Of French literature she knew nothing. Her study of the French language had not progressed beyond an ability to demand writing implements. (“Bring me pens, ink, writing-paper, a blotter and a stamp. What time does the next post go? Say: At what hour departs the next post?”) That the French language possessed a literature she was but dimly aware. Her ideas of France and the French were derived from various stage Frenchmen she had seen upon the boards of the Bockley Victoria Theatre. France was a nation of dapper little gesticulating men with Imperial beards, and heavily rouged girls who wore skirts a few inches shorter than on this side of the Channel, and said “Cheri?” She was a land of boulevards and open-air cafés, and absinthe and irreligion. Her national industry was adultery.
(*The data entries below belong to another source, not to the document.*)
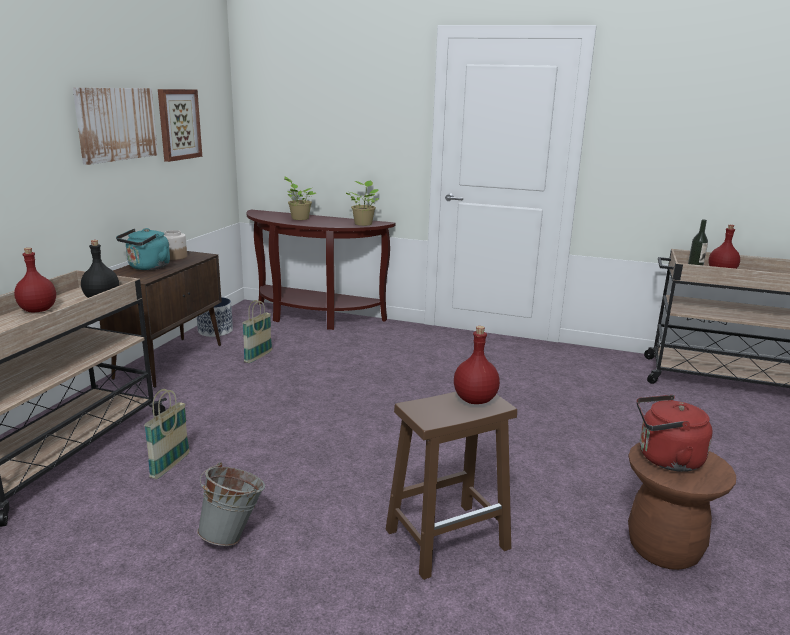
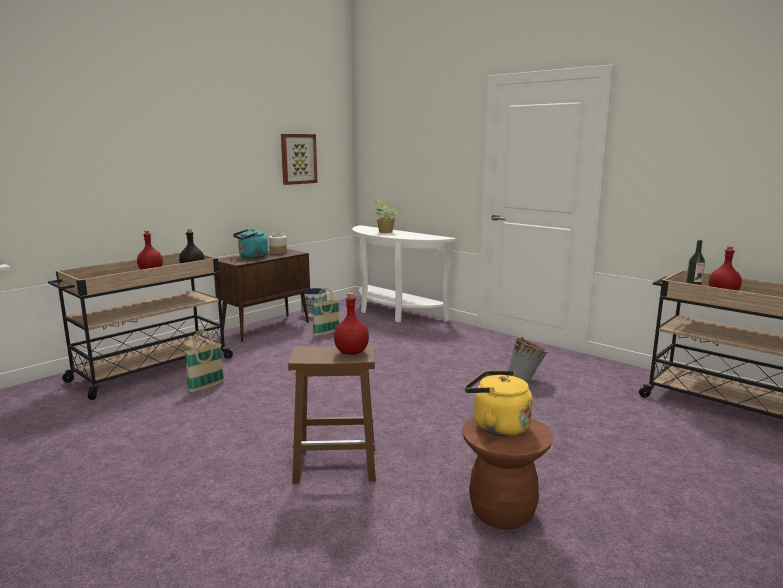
camera: 25 degrees right, 5 degrees down
(116, 124) = (243, 157): picture -> none
(234, 535) = (204, 431): grey bucket -> grey bucket (526, 379)
(313, 317) = (393, 312): brown console table -> white console table
(363, 223) = (428, 237): potted plant -> none
(665, 459) = (497, 426): red kettle -> yellow kettle

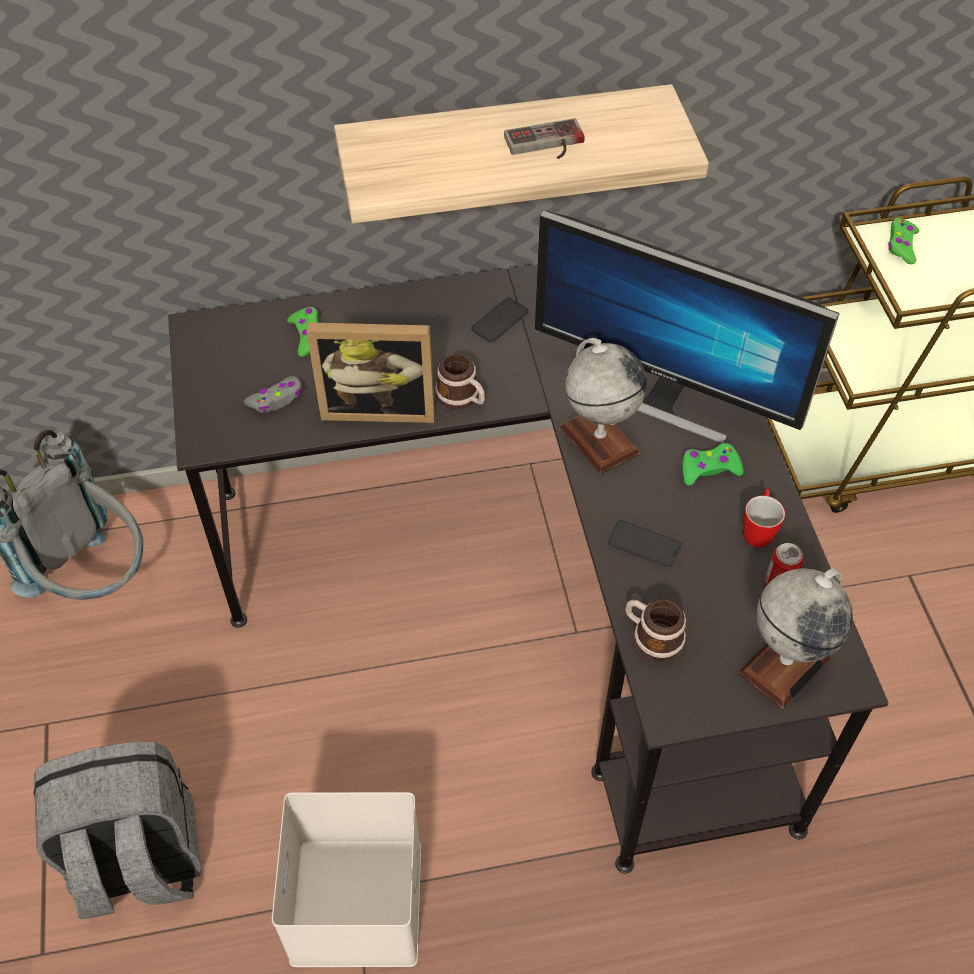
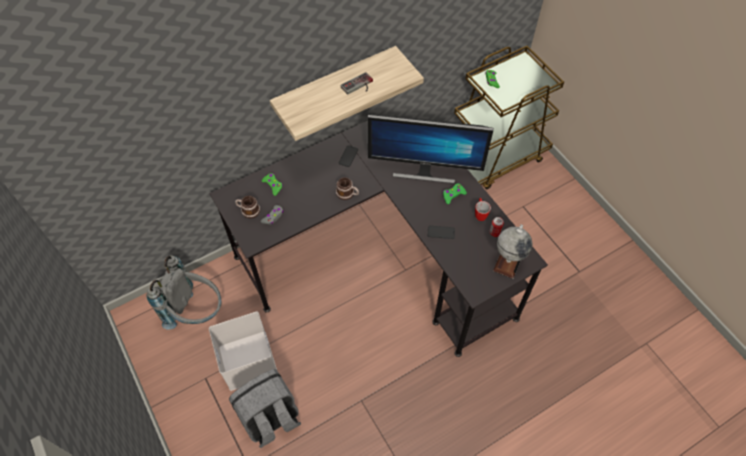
camera: 20 degrees left, 5 degrees up
(354, 899) = (362, 402): white storage box -> white storage box (246, 359)
(379, 406) = (316, 207): picture frame -> none
(599, 440) = (407, 195): globe -> none
(652, 636) = (457, 267): mug -> mug (248, 210)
Partly to occupy her time when she was not practising the piano Catherine joined the Bockley Free Library. She read most of the Victorian poets, and was oppressed by the heavy sentimentality of Tennyson. But she was not really fond of reading; it was only loneliness that drove her to it. Only one of Dickens’ novels fascinated her, and that was Great Expectations. But for Jane Eyre and Wuthering Heights she had a passionate admiration.